Als er bereits einige Meter zurückgelegt hatte, fing er an, mit seinen Flügeln zu schlagen. Noch immer, wurde er von den Vögeln, Rehen und Hasen am Waldrand beobachtet. Besonders die Rehe, welche erst neulich über ihn lachten, schauten verlegen zu Boden, und schämten sich ihres einfältigen Körpers. „Hätten wir doch auch nur solch große, elegante Flügel…,“stotterte das kleinste von ihnen. „Sei still, so etwas brauchen wir doch gar nicht“, konterte das älteste Reh von allen. Nachdem diese Worte das Maul des Rehs verlassen hatte, schlug der kleine Wurm wilder als je zuvor mit seinen Flügeln und sein Körper flog durch die Luft. Immer höher und weiter flog er, den Wind um die Ohren, mit einem Lächeln auf den Lippen, und einer tiefen Dankbarkeit im Herzen. Es dauerte nicht lang, so verschwand er zwischen den Bergen und Tälern, und das Einzige, was man noch von ihm sehen konnte, war sein wilder Flügelschlag, der sich wie ein Echo durch den Wald verbreitete.
Obwohl er seinen Körper während des Traums kaum bewegte, zuckten seine Augenlider wie wild. Seine Mundwinkel waren noch immer zu einem breiten Lächeln hochgezogen, und man konnte die Freude in seinem schlafenden Gesicht deutlich sehen und spüren. Während er noch immer vor sich hinträumte, begann er seinen langen, kalten Körper auf die Seite zu drehen und öffnete vorsichtig seine Augen.

Mit halb geöffneten Augen sah er das Laub vor sich liegen. Auf dem Laub war sanfter Morgentau, in dem sich die bereits aufgehende Sonne spiegelte. Die Nacht war zum Tag geworden, und in seinem Leben hatte sich rein gar nichts geändert. Er hatte nur geträumt und die graue und harte Realität hatte ihn wieder eingeholt.

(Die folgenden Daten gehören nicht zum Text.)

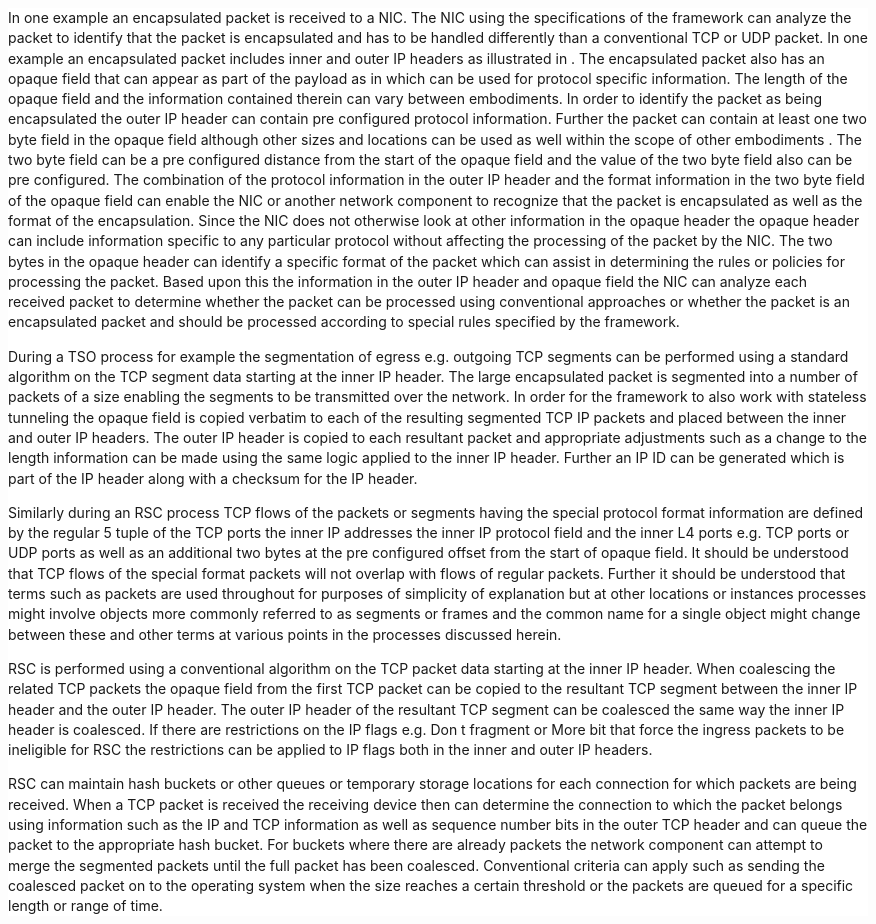 In one example an encapsulated packet is received to a NIC. The NIC using the specifications of the framework can analyze the packet to identify that the packet is encapsulated and has to be handled differently than a conventional TCP or UDP packet. In one example an encapsulated packet includes inner and outer IP headers as illustrated in . The encapsulated packet also has an opaque field that can appear as part of the payload as in which can be used for protocol specific information. The length of the opaque field and the information contained therein can vary between embodiments. In order to identify the packet as being encapsulated the outer IP header can contain pre configured protocol information. Further the packet can contain at least one two byte field in the opaque field although other sizes and locations can be used as well within the scope of other embodiments . The two byte field can be a pre configured distance from the start of the opaque field and the value of the two byte field also can be pre configured. The combination of the protocol information in the outer IP header and the format information in the two byte field of the opaque field can enable the NIC or another network component to recognize that the packet is encapsulated as well as the format of the encapsulation. Since the NIC does not otherwise look at other information in the opaque header the opaque header can include information specific to any particular protocol without affecting the processing of the packet by the NIC. The two bytes in the opaque header can identify a specific format of the packet which can assist in determining the rules or policies for processing the packet. Based upon this the information in the outer IP header and opaque field the NIC can analyze each received packet to determine whether the packet can be processed using conventional approaches or whether the packet is an encapsulated packet and should be processed according to special rules specified by the framework.

During a TSO process for example the segmentation of egress e.g. outgoing TCP segments can be performed using a standard algorithm on the TCP segment data starting at the inner IP header. The large encapsulated packet is segmented into a number of packets of a size enabling the segments to be transmitted over the network. In order for the framework to also work with stateless tunneling the opaque field is copied verbatim to each of the resulting segmented TCP IP packets and placed between the inner and outer IP headers. The outer IP header is copied to each resultant packet and appropriate adjustments such as a change to the length information can be made using the same logic applied to the inner IP header. Further an IP ID can be generated which is part of the IP header along with a checksum for the IP header.

Similarly during an RSC process TCP flows of the packets or segments having the special protocol format information are defined by the regular 5 tuple of the TCP ports the inner IP addresses the inner IP protocol field and the inner L4 ports e.g. TCP ports or UDP ports as well as an additional two bytes at the pre configured offset from the start of opaque field. It should be understood that TCP flows of the special format packets will not overlap with flows of regular packets. Further it should be understood that terms such as packets are used throughout for purposes of simplicity of explanation but at other locations or instances processes might involve objects more commonly referred to as segments or frames and the common name for a single object might change between these and other terms at various points in the processes discussed herein.

RSC is performed using a conventional algorithm on the TCP packet data starting at the inner IP header. When coalescing the related TCP packets the opaque field from the first TCP packet can be copied to the resultant TCP segment between the inner IP header and the outer IP header. The outer IP header of the resultant TCP segment can be coalesced the same way the inner IP header is coalesced. If there are restrictions on the IP flags e.g. Don t fragment or More bit that force the ingress packets to be ineligible for RSC the restrictions can be applied to IP flags both in the inner and outer IP headers.

RSC can maintain hash buckets or other queues or temporary storage locations for each connection for which packets are being received. When a TCP packet is received the receiving device then can determine the connection to which the packet belongs using information such as the IP and TCP information as well as sequence number bits in the outer TCP header and can queue the packet to the appropriate hash bucket. For buckets where there are already packets the network component can attempt to merge the segmented packets until the full packet has been coalesced. Conventional criteria can apply such as sending the coalesced packet on to the operating system when the size reaches a certain threshold or the packets are queued for a specific length or range of time.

Als er halb ausgeschlafen wieder seinen Weg zurücklegen wollte, um endlich einen dauerhaften Unterschlupf zu finden, blieb er an jedem kleinem Steinchen hängen. Jedes kleine Steinchen wurde zum Hindernis des kleinen Wurms. Als er sich nach einigen hundert Metern ausruhen wollte, flog ein Adler, wie aus dem Nichts auf ihn zu. Er wurde immer größer und größer, als er sich plötzlich den Wurm krallte, und mit ihm hinwegflog. Der kleine Wurm baumelte am Greif des Adlers, und während dieser immer schneller und schneller flog, peitschte sich der kalte Wind ins zarte Gesichtchen des Wurms, auf dem Tränen der Verzweiflung kullerten. Er wollte doch nur einen Unterschlupf finden, welcher ihm Wärme, Geborgenheit und Schutz bieten konnte. Während der Adler bereits eine weite Strecke hinter sich hatte, baumelte er noch immer hilflos am Greif des Adlers. Heulend und schluchzend windete er sich in den Adlers Fängen, alles vergeblich. Als es jedoch kurze Zeit an der Aufmerksamkeit dieses opulenten Flugvogels mangelte, lockerten sich dessen Fänge und der Wurm flog abrupt und mit voller Wucht in die Tiefe. Dort angekommen, wurde sein Aufprall von einer großen Welle, welche einer Bachquelle entsprang, aufgefangen. Er plantschte voller Leichtigkeit vor sich hin, um bald feststellen zu müssen, dass ihm ein kleines Stück Holz am Ende dieser Welle mitgetragen hatte. Plötzlich wurde es ihm schlagartig klar. Er war wach, er war geflogen, und er hatte eine weite Strecke in sehr kurzer Zeit zurückgelegt. Das Leben hatte ihn ein Stück mitgetragen trotz seiner Unvollkommenheit, und es waren weder Flügel noch Muskelkraft dafür nötig gewesen. Der kleine Wurm hatte endlich Frieden mit sich und seinem Leben geschlossen.